I try to keep it simple and just use the single AKG 414, and place it where I think it sounds right. I record via an SPL GOLD MIKE tube pre-amp the same as Paul White uses(good enough for him, then good enough for me) I try to avoid making things too complicated for myself and don't bother with more than one mike. It works for me, and of course I have the luxury of editing the end results in Paul's studio in Malvern.
With regard to onboard pickup's for recording... The Troubadour album was made using just the early Mike Vanden Mimesis single coil pickup system with the pre-amp as an all in one unit in the jack. These pickups were extraordinary and did the job superbly at a time when I had no budget for recording, this was in the days BEFORE I became the rich and famous rock God that I am today...JOKE JOKE GRIN GRIN
Seriously tho, they did a great job for me, obviously you can tell that it was made using pickups, and of course you really can't beat a miked up sound in my opinion.The Mimesis had an onboard mike where you could blend between the two. Fishman now produce these as their Rare Earth models, I have been using them constantly since the mid 90s.

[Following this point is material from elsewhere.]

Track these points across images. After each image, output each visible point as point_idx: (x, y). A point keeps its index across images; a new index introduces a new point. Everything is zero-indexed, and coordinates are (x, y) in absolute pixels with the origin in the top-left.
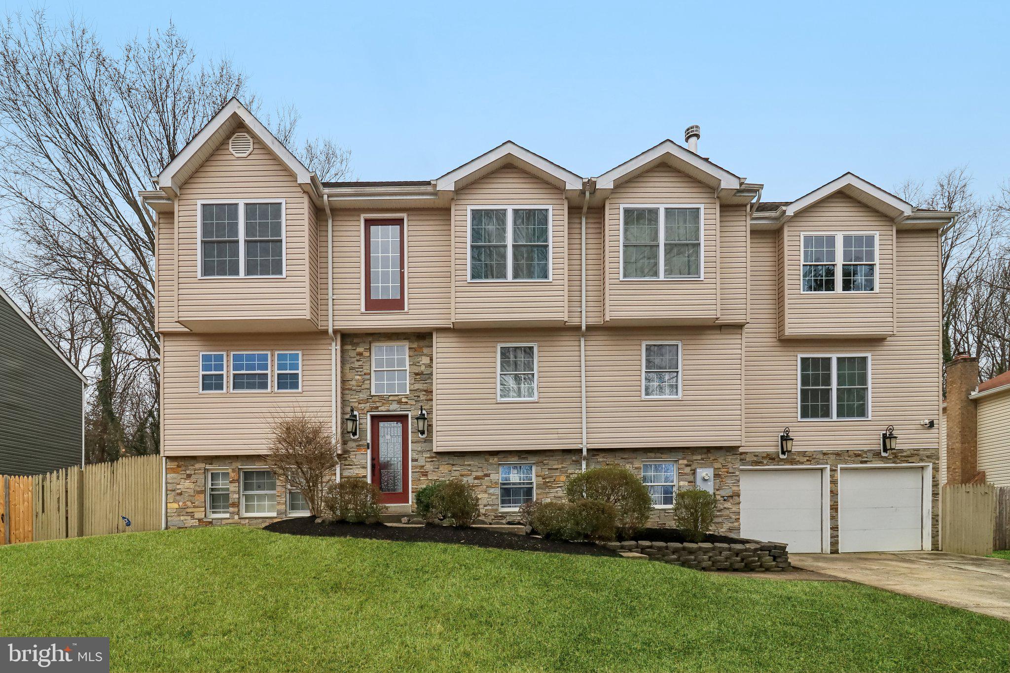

My dear Russ.I was very flattered that you thought my live sound for Summers Night was so good, personally I don't like that under saddle transducer sound, and have yet to find one that suits me, but hey, Martin Simpson and Tommy Emmanuel get a great sound so what do I know, but of course in Tommy's case there is a strong element of mike in there.
I'm still trying to get the ultimate acoustic sound live and in the studio, and I guess it's this quest that keeps us all on our toes and moving forward and creating new sounds.
My thanks to you all for taking SO much time and care over your replies, it means EVER such a lot me.
Be Well all.
Posted: Wed Jun 04, 2008 12:10 am
When I wanted to record my classical guitar I read around the various review sites and also a classical guitar forum I am a member of. I ended up buying a Rode NT 1000, a large capsule condenser mic which I got a good deal on from Sound Control in Birmingham. I am very pleased with the sound quality offered by this and it is very quiet from a noise perspective. A large capsule works well with a nylon strung instrument as the sound level is relatively low so the mic needs to be more sensitive but that means quiet noise gets more noticable. I record directly into the PC by plugging the mic into an EMU 0404 USB 2 Interface. This accepts direct input from 1/4 inch audio jacks and XLR connectors so you can plug microphones and outputs from guitars and effects units and have been very pleased with the results so far.